[improvement](be) Train ANN index once instead of on every chunk#64145
[improvement](be) Train ANN index once instead of on every chunk#64145yx-keith wants to merge 1 commit into
Conversation
|
Thank you for your contribution to Apache Doris. Please clearly describe your PR:
|
|
run buildall |
|
/review |
There was a problem hiding this comment.
I found blocking issues in the final version of this PR. The main correctness fix direction is reasonable, but the final commit changes the writer from chunk-bounded buffering to buffering every ANN vector for the entire segment, and the tests still describe/assert the earlier chunked behavior.
Critical checkpoint conclusions:
- Goal: Fix repeated ANN/FAISS training so PQ/SQ codebooks are not retrained after vectors have already been added. The code trains at most once, but it now does so by retaining all vectors until finish(), which introduces a memory regression.
- Scope/minimality: The helper and needs_training() changes are focused, but removing chunk flushing is a larger behavioral change than needed and leaves chunk-size configuration/test assumptions stale.
- Concurrency/lifecycle: No new shared-state concurrency or special static lifecycle issue found in the touched code.
- Configuration: Existing ann_index_build_chunk_size is effectively ignored for ANN writer buffering after this PR, while tests and comments still rely on it.
- Compatibility/storage format: No on-disk format or FE-BE protocol compatibility issue found.
- Parallel paths: The affected build paths go through AnnIndexColumnWriter; no additional ANN build path was found needing the same train-once handling.
- Tests: BE unit tests appear inconsistent with the final implementation, and the new regression no longer exercises multi-chunk behavior because chunk flushing was removed. I attempted
./run-be-ut.sh --run --filter=AnnIndexWriterTest.*, but the runner could not complete in this environment becausethirdparty/installed/bin/protocis missing during gensrc. - Observability/performance/memory: The new all-segment buffer is a significant memory/performance risk for large segments and bypasses the previous chunk-size bound.

Stated goal 1 - In the pull request review, which configuration setting is effectively ignored for ANN writer buffering after this change?
Stated goal 2 - Copy the entries word for word, from the beginning of the entries up to and including the line that contains "road 7 (residential): [(225,315),(354,316)]".

Dataset content -
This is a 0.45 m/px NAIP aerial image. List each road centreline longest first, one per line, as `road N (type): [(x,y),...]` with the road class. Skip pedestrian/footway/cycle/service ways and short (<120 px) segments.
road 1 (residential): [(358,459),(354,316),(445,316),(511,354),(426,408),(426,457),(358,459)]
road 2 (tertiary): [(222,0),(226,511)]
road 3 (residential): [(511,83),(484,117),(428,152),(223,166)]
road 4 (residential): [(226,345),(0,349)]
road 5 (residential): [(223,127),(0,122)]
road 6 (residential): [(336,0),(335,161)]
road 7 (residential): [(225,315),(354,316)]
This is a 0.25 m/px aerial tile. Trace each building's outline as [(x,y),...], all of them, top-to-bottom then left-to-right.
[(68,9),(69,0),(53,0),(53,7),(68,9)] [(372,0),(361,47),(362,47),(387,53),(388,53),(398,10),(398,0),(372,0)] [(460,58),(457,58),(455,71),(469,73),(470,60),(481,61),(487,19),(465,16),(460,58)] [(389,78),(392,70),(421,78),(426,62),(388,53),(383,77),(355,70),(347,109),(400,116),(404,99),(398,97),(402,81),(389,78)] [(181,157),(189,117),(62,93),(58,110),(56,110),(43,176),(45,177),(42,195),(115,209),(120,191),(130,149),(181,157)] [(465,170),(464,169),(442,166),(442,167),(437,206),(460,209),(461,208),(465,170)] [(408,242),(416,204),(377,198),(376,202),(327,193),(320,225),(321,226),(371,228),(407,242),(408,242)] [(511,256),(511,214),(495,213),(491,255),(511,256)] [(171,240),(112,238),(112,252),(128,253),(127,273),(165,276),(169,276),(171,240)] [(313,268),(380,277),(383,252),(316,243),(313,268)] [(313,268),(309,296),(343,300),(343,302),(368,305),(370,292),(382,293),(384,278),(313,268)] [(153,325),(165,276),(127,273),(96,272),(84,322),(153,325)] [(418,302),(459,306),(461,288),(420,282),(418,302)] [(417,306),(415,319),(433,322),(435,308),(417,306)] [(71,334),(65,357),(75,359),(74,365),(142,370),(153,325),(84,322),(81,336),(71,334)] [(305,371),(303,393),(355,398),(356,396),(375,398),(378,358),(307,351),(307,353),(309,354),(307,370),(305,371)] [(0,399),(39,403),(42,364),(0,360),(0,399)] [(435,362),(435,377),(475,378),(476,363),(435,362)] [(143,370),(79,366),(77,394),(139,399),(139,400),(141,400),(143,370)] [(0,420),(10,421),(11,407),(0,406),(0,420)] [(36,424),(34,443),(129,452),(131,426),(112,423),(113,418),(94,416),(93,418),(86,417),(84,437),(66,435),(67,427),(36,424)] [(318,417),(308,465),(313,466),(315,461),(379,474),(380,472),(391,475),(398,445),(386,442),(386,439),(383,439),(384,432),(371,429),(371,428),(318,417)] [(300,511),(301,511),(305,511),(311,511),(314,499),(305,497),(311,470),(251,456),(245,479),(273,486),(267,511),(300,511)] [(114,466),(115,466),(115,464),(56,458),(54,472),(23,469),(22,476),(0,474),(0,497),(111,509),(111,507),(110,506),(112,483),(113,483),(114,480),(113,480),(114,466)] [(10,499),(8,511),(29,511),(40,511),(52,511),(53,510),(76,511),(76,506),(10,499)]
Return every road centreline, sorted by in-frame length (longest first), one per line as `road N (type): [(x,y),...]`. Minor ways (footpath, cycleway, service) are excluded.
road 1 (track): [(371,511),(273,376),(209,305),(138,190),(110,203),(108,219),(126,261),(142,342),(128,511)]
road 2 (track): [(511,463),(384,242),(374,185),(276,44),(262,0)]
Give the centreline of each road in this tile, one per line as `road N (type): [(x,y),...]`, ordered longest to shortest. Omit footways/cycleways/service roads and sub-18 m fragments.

Problem solution 1 - ann_index_build_chunk_size

Problem solution 2 -
This is a 0.45 m/px NAIP aerial image. List each road centreline longest first, one per line, as `road N (type): [(x,y),...]` with the road class. Skip pedestrian/footway/cycle/service ways and short (<120 px) segments.
road 1 (residential): [(358,459),(354,316),(445,316),(511,354),(426,408),(426,457),(358,459)]
road 2 (tertiary): [(222,0),(226,511)]
road 3 (residential): [(511,83),(484,117),(428,152),(223,166)]
road 4 (residential): [(226,345),(0,349)]
road 5 (residential): [(223,127),(0,122)]
road 6 (residential): [(336,0),(335,161)]
road 7 (residential): [(225,315),(354,316)]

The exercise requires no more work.